Wenn von unseren Leser und Genossenschaftern jemand Kontakt zur Preussag hat oder aufnehmen kann, wäre das sehr interessant. Vielleicht könnte man dann mehr Druck machen, damit die Umweltgesetze auch wirklich respektiert werden, um angemessene Entschädigungen zu bekommen.
Unsere "Strategie", die Einzige die möglich ist, besteht darin, den Bau zu akzeptieren, wenn die Erdölgesellschaft den Schaden so gering wie möglich hält, und den Schaden, der nicht zu verhindern ist (u.a. Verlust einer grossen Fläche Primärregenwald) angemessen entschädigt. Doch für diese Entschädigungen müssen wir kämpfen.


Thu Mar 21 20:13:47 2002
Angelika Raimann, amazoon@na.pro.ec

Mönchsschweifaffen in Selva Viva

Schon 2 Mal nun hatten wir das Glück eine vierköpfige Familie von wilden Mönchsschweifaffen zu beobachten, die nur eine Viertelstunde vom amaZOOnico entfernt ihr Territorium haben. Diese Affenart ist sehr selten und vom Aussterben bedroht.


Tue Jan 29 15:48:58 2002
Angelika Raimann, amazoon@na.pro.ec

Geburtenwelle!

Im amaZOOnico sind geboren seit Dezember 10 Nasenbären (Mütter Cuchuch und Raya), 7 Totenköpfchen, ein Kapuziner (Mutter Margory) und 2 Agutis.

Das Veterinärzimmer ist eingeweiht und wird rege benützt.

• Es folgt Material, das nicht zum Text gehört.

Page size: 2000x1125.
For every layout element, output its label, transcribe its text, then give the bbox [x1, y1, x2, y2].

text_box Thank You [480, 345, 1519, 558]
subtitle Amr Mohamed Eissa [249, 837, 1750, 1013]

Die zwei Waisentapire wachsen, Puntita ist innert 2 Monate von 18 kg auf 31 kg hoch!


Fri Jan 18 11:09:36 2002
Angelika Raimann, amazoon@na.pro.ec

Vielen herzlichen Dank !!!

Frau Bernadette Probst Nützi verlässt die SRG und hat statt eines Abschiedsapéros unsere Organisation mit Fr. 300.-- unterstützt. Wir möchten Frau Probst Nützi ganz herzlich danken für all die Spenden die wir schon von Ihr bekommen haben, und wünschen Ihr alles Gute für die Zukunft! Wir werden das Geld einsetzen zur Fertigstellung unserer kleinen Tierkrankenstation, wo noch ein Operationstisch fehlt.


Sat Jan 5 10:03:02 2002
Angelika Raimann, amazoon@na.pro.ec

Paleontologe gesucht!

Am Rio Napo gibt es eine Sandsteinbank mit 4 versteinerten Riesenschildkröten, die leider am verwittern sind. Zudem sind sie auch noch von anderen Menschen entdeckt worden, und jeder schlägt sich ein Stück heraus.
Wir suchen einen Paleontologen oder jemanden mit Felderfahrung auf diesem Gebiet, der bereit wäre, die Schildkröten rauszuholen damit sie an einem sicheren Ort der Oeffentlichkeit zugänglich gemacht werden können und nicht so sinnlos verloren gehen.
Wir bieten: Unterkunft und Kost im amaZOOnico bei den Volontären.


Wed Dec 5 20:31:12 2001
Angelika Raimann, amazoon@na.pro.ec

Wir haben zwei sehr junge Tapire bekommen, welche von der Polizei beschlagnahmt wurden. Sie sind etwa 2 und 5 Monate alt, und wurden in Holzkisten transportiert, die genau so gross wie sie waren: wie sind total wund. Sie brauchen dringend ein Gehege.

Als gute Nachrichten: die Nasenbärin hat Junge, und die Affen beginnen auch mit den Geburten.